Work instructions
Below are records; copy every line among them that contains the word "Shop".

== Source material

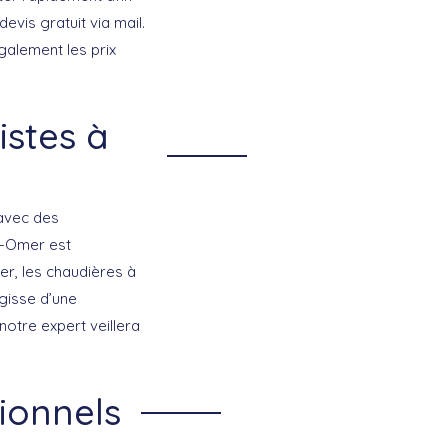
evis gratuit via mail.
galement les prix
istes à
 avec des
nt-Omer est
er, les
chaudières à
’agisse d’une
otre expert veillera
ionnels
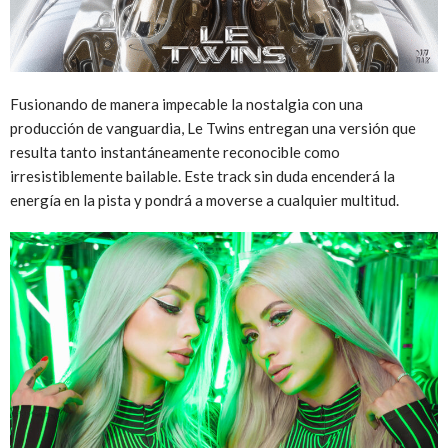
Fusionando de manera impecable la nostalgia con una
producción de vanguardia, Le Twins entregan una versión que
resulta tanto instantáneamente reconocible como
irresistiblemente bailable. Este track sin duda encenderá la
energía en la pista y pondrá a moverse a cualquier multitud.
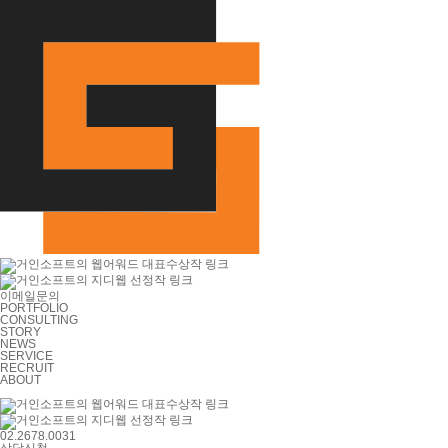
이메일문의
PORTFOLIO
CONSULTING
STORY
NEWS
SERVICE
RECRUIT
ABOUT
02.2678.0031
상담신청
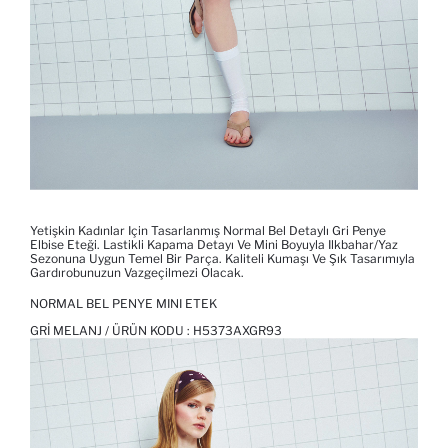
Yetişkin Kadınlar Için Tasarlanmış Normal Bel Detaylı Gri Penye
Elbise Eteği. Lastikli Kapama Detayı Ve Mini Boyuyla Ilkbahar/yaz
Sezonuna Uygun Temel Bir Parça. Kaliteli Kumaşı Ve Şık Tasarımıyla
Gardırobunuzun Vazgeçilmezi Olacak.
NORMAL BEL PENYE MINI ETEK
GRI MELANJ / ÜRÜN KODU :
H5373AXGR93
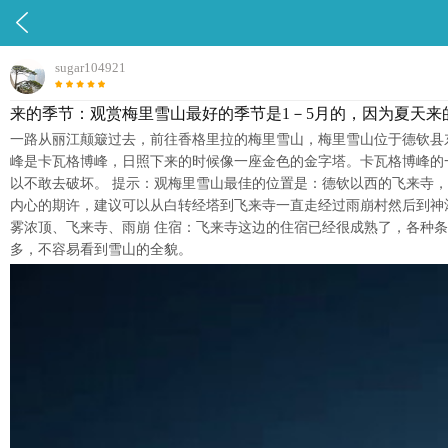

sugar104921
来的季节：观赏梅里雪山最好的季节是1－5月的，因为夏天
一路从丽江颠簸过去，前往香格里拉的梅里雪山，梅里雪山位于德钦县东
峰是卡瓦格博峰，日照下来的时候像一座金色的金字塔。卡瓦格博峰的一
以不敢去破坏。 提示：观梅里雪山最佳的位置是：德钦以西的飞来寺，
内心的期许，建议可以从白转经塔到飞来寺一直走经过雨崩村然后到神瀑
雾浓顶、飞来寺、雨崩 住宿：飞来寺这边的住宿已经很成熟了，各种条
多，不容易看到雪山的全貌。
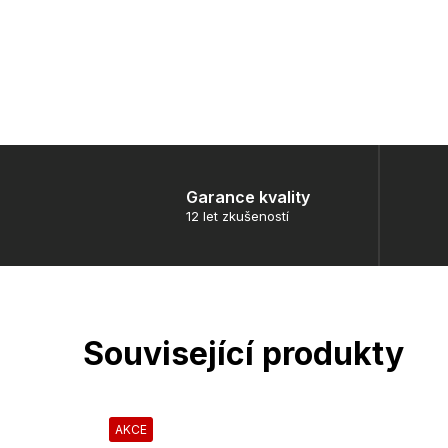
Garance kvality
12 let zkušeností
Související produkty
AKCE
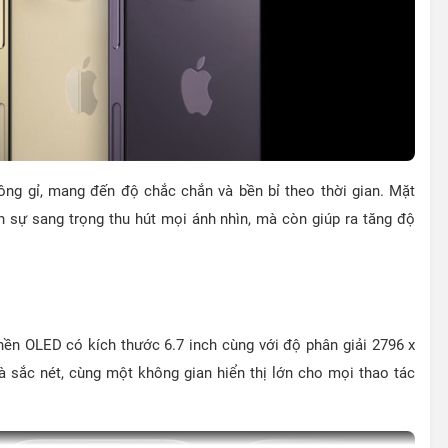
ông gỉ, mang đến độ chắc chắn và bền bỉ theo thời gian. Mặt
n sự sang trọng thu hút mọi ánh nhìn, mà còn giúp ra tăng độ
ền OLED có kích thước 6.7 inch cùng với độ phân giải 2796 x
à sắc nét, cùng một không gian hiển thị lớn cho mọi thao tác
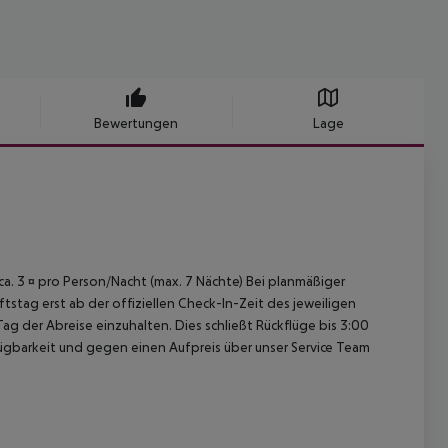
Bewertungen
Lage
 ca. 3 ¤ pro Person/Nacht (max. 7 Nächte) Bei planmäßiger
tag erst ab der offiziellen Check-In-Zeit des jeweiligen
ag der Abreise einzuhalten. Dies schließt Rückflüge bis 3:00
gbarkeit und gegen einen Aufpreis über unser Service Team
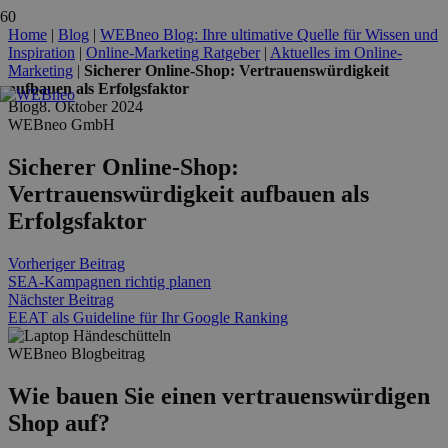
Home
|
Blog
|
WEBneo Blog: Ihre ultimative Quelle für Wissen und
Inspiration
|
Online-Marketing Ratgeber
|
Aktuelles im Online-
Marketing
|
Sicherer Online-Shop: Vertrauenswürdigkeit
aufbauen als Erfolgsfaktor
Blog
8. Oktober 2024
WEBneo GmbH
Sicherer Online-Shop:
Vertrauenswürdigkeit aufbauen als
Erfolgsfaktor
Vorheriger Beitrag
SEA-Kampagnen richtig planen
Nächster Beitrag
EEAT als Guideline für Ihr Google Ranking
WEBneo Blogbeitrag
Wie bauen Sie einen vertrauenswürdigen
Shop auf?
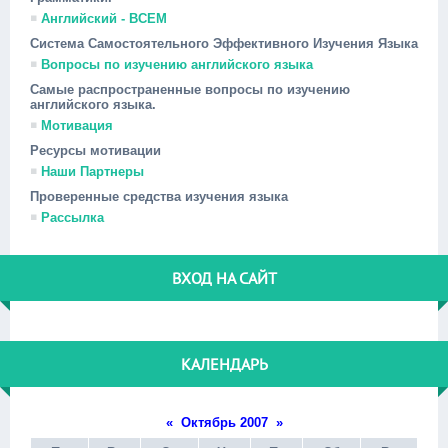
Английский - ВСЕМ
Система Самостоятельного Эффективного Изучения Языка
Вопросы по изучению английского языка
Самые распространенные вопросы по изучению
английского языка.
Мотивация
Ресурсы мотивации
Наши Партнеры
Проверенные средства изучения языка
Рассылка
ВХОД НА САЙТ
КАЛЕНДАРЬ
«
Октябрь 2007
»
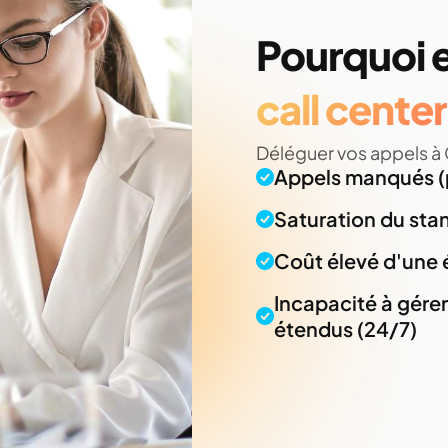
Pourquoi e
call center
Déléguer vos appels 
Appels manqués (p
Saturation du sta
Coût élevé d'une 
Incapacité à gérer 
étendus (24/7)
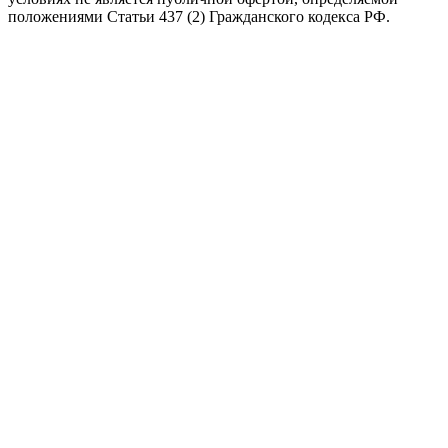
положениями Статьи 437 (2) Гражданского кодекса РФ.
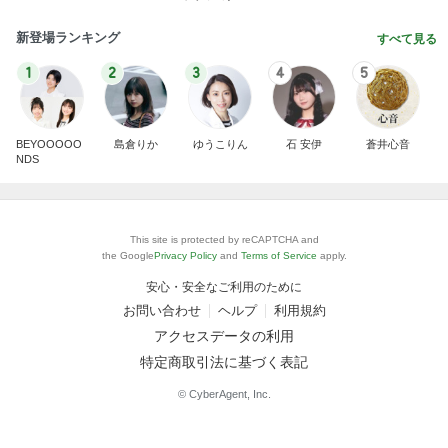
新登場ランキング
すべて見る
1
2
3
4
5
BEYOOOOO
島倉りか
ゆうこりん
石 安伊
蒼井心音
NDS
This site is protected by reCAPTCHA and
the Google
Privacy Policy
and
Terms of Service
apply.
安心・安全なご利用のために
お問い合わせ
ヘルプ
利用規約
アクセスデータの利用
特定商取引法に基づく表記
© CyberAgent, Inc.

====

Answer below
Sicherer Online-Shop: Vertrauenswürdigkeit
Sicherer Online-Shop:
Shop auf?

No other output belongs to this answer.